● **Task to complete**
For the word "none", copy every line of the material that includes it.

● **Dataset excerpt**
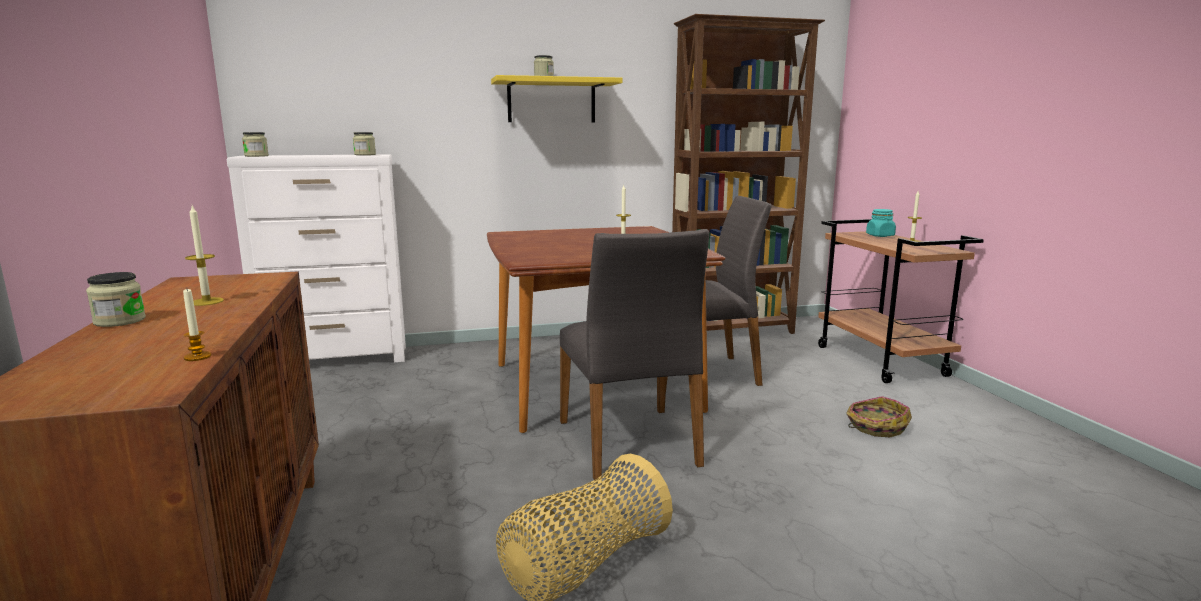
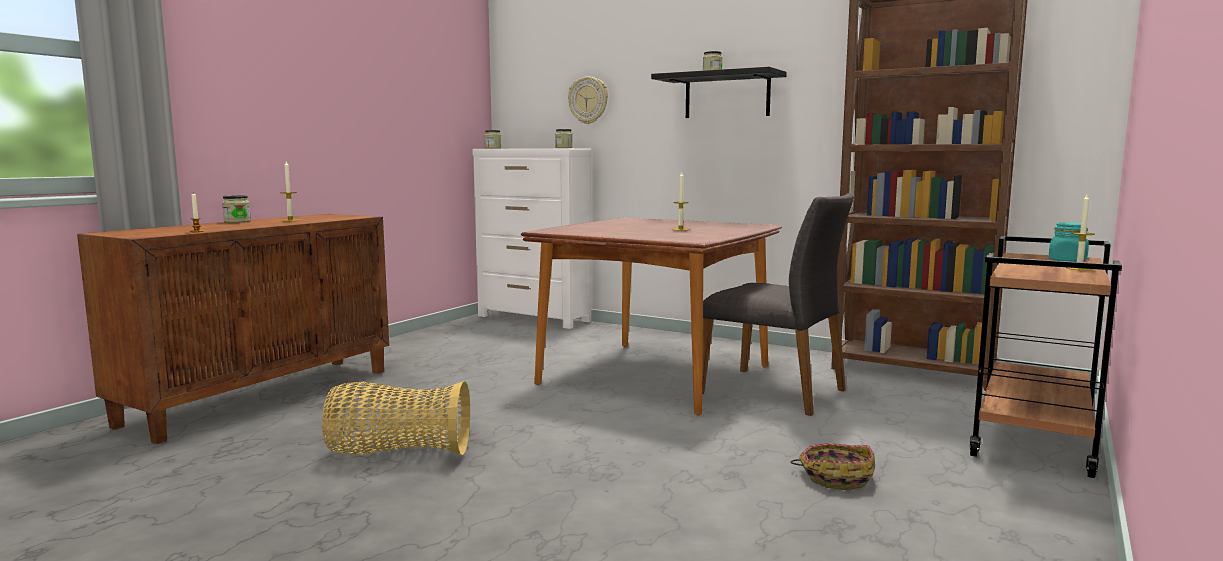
camera: 45 degrees right, 5 degrees down
(382, 97) = (588, 100): none -> wall clock
(551, 101) = (727, 96): yellow shelf -> black shelf
(630, 443) = (587, 412): grey chair -> none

● **Output of the task**
(382, 97) = (588, 100): none -> wall clock
(630, 443) = (587, 412): grey chair -> none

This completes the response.